平凡な私の獣騎士団もふもふライフ2
「これなら、大きな子でも、伸び伸びと運動ができそうですねぇ」

何よりも白獣のことを優先に考えること。立派な屋敷を前にしたリズの感想に、ジェドが庭へとカルロを降り立たせながら笑みをもらした。

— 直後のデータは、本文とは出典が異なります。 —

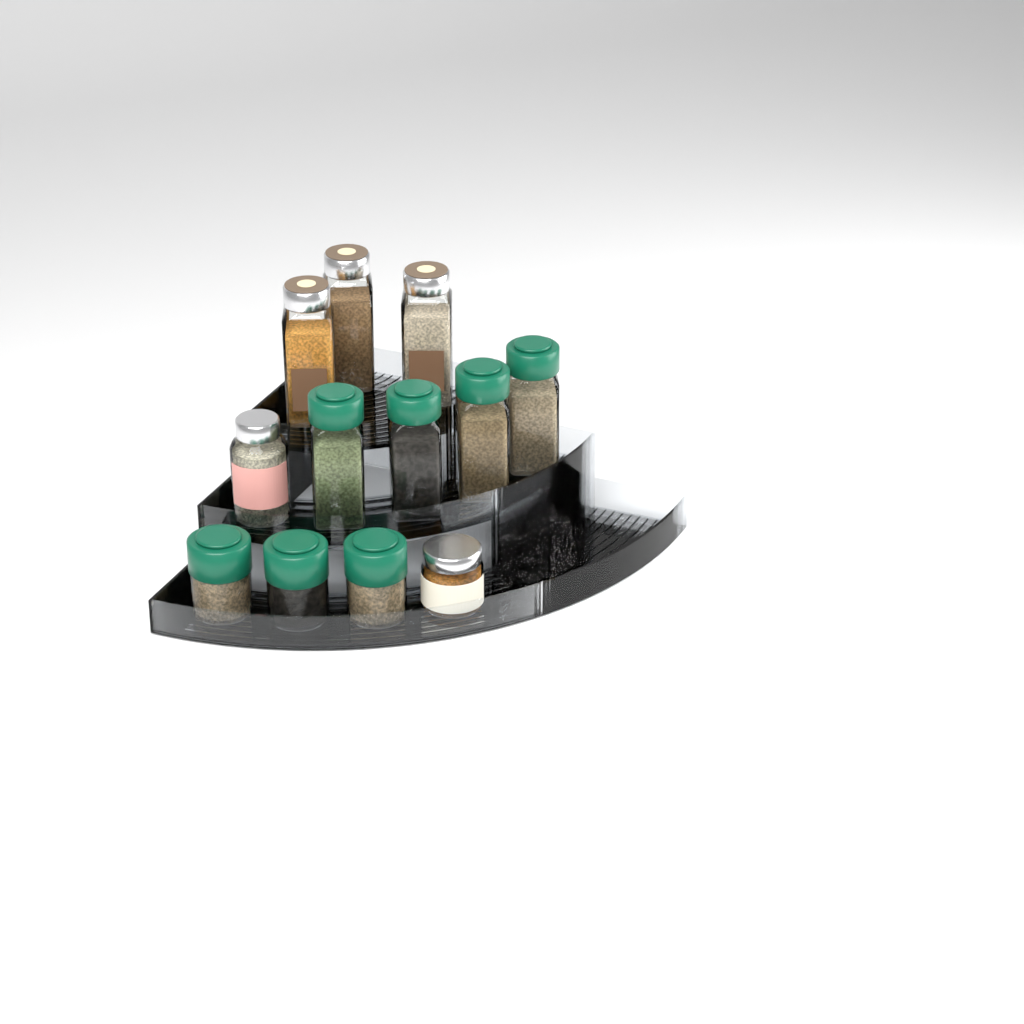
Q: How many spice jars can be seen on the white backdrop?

別邸は、二階建ての美しい白亜の屋敷だった。ところどころある見張り台の三角屋根も優美で、化粧漆喰まで施された柱や壁の様子も美麗だ。

玄関前まで、庭園の通路が敷かれている。

カルロから降りたリズは、ほえぇと口を開けて見入った。ここが、王都にいる間に世話になることになった、ジェドの両親が暮らしている屋敷だ。

「も、もはや、住居のスケールが違いすぎる……」

さっきの王宮に続いて、あまりにも違いすぎる世界によろめきそうになる。

今更のように緊張を思い出したリズを見て、カルロが鼻息をもらした。一歩後退した彼女の背を、白い優雅な尻尾でもふっと包み込む。

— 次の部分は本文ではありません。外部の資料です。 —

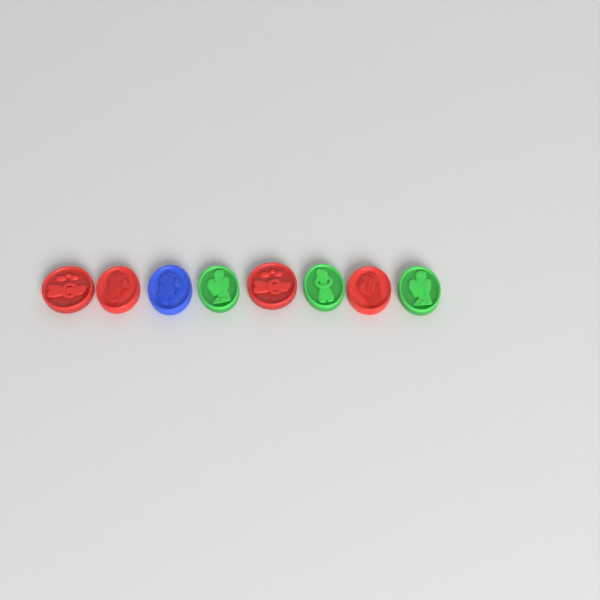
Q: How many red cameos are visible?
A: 4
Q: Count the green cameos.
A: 3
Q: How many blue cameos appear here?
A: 1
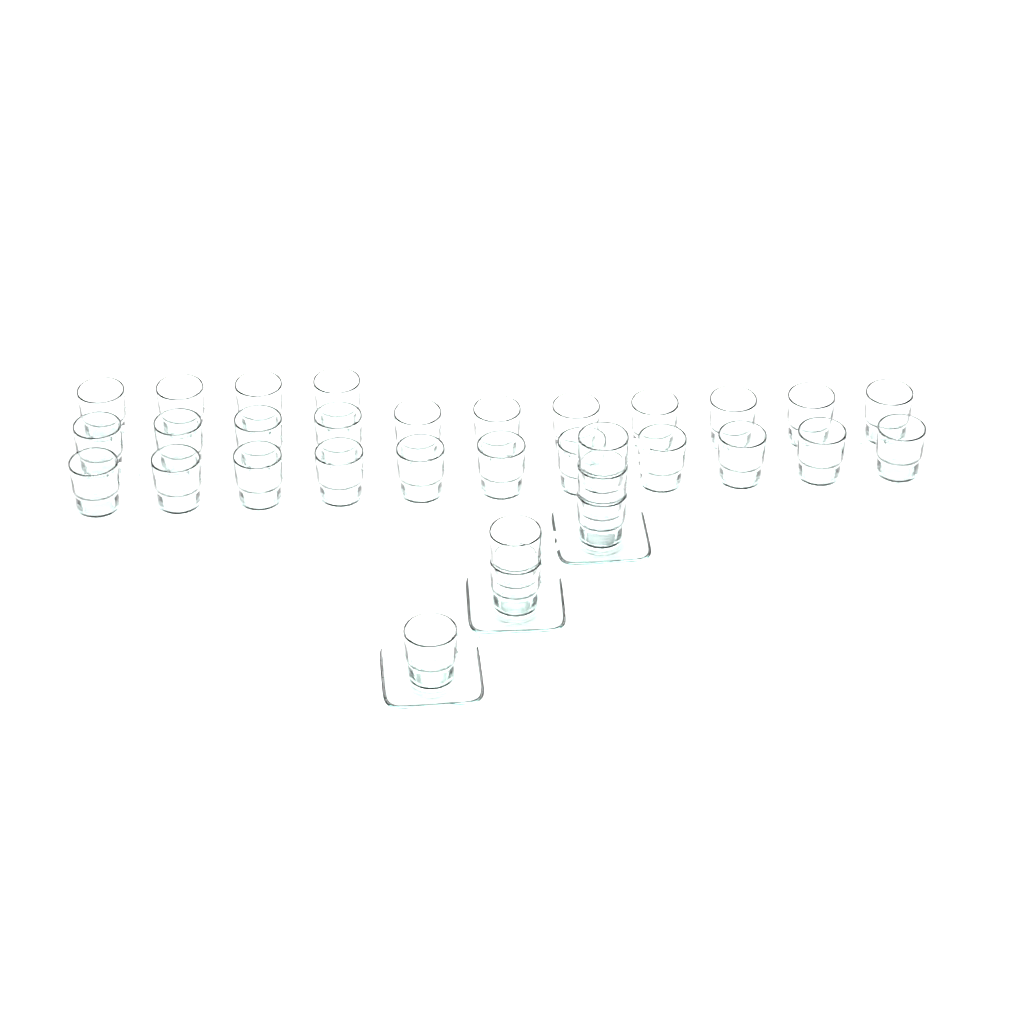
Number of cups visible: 32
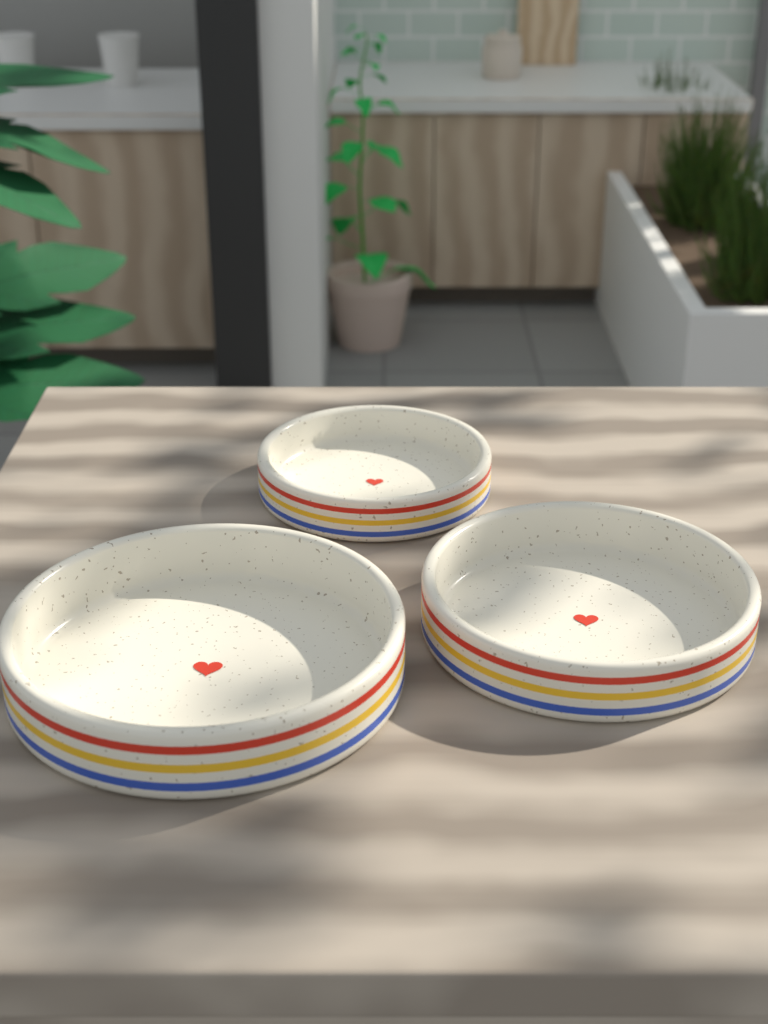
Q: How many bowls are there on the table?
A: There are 3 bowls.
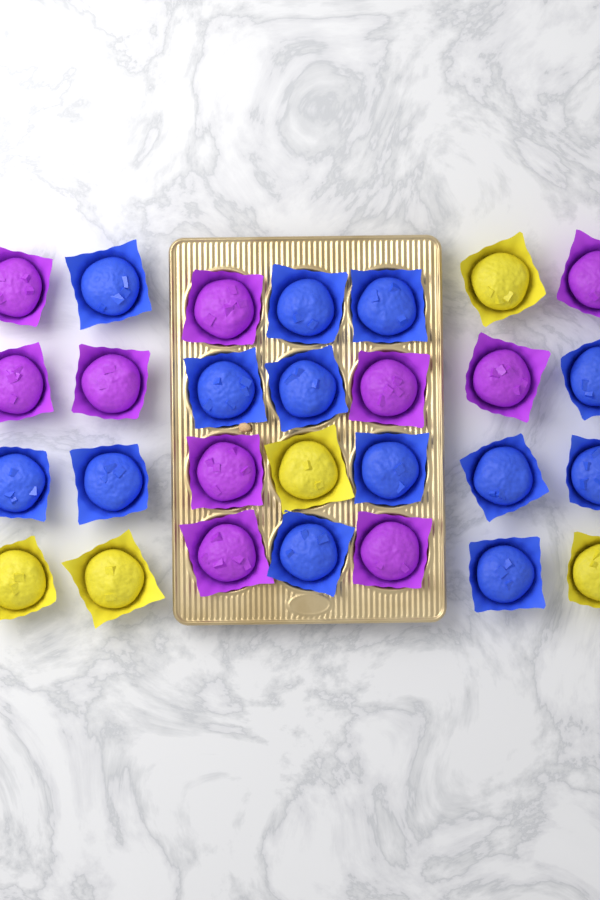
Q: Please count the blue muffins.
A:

途端にリズは、全意識がそちらにガツンと持っていかれた。

「何このもふもふサービス!? はぁ、ブラッシングが行き届いているわねぇ」

緊張していないといけないのに、かなしいことに、やはりリズはもふもふ具合にうっとりとしてしまうのだ。

それを横目に見ていたジェドが、ちょっと悔しそうな顔で「チィッ」と舌打ちしていた。相棒騎士の視線に、カルロはなんだか複雑そうな表情だ。

その時、屋敷の扉がゆっくりと開いた。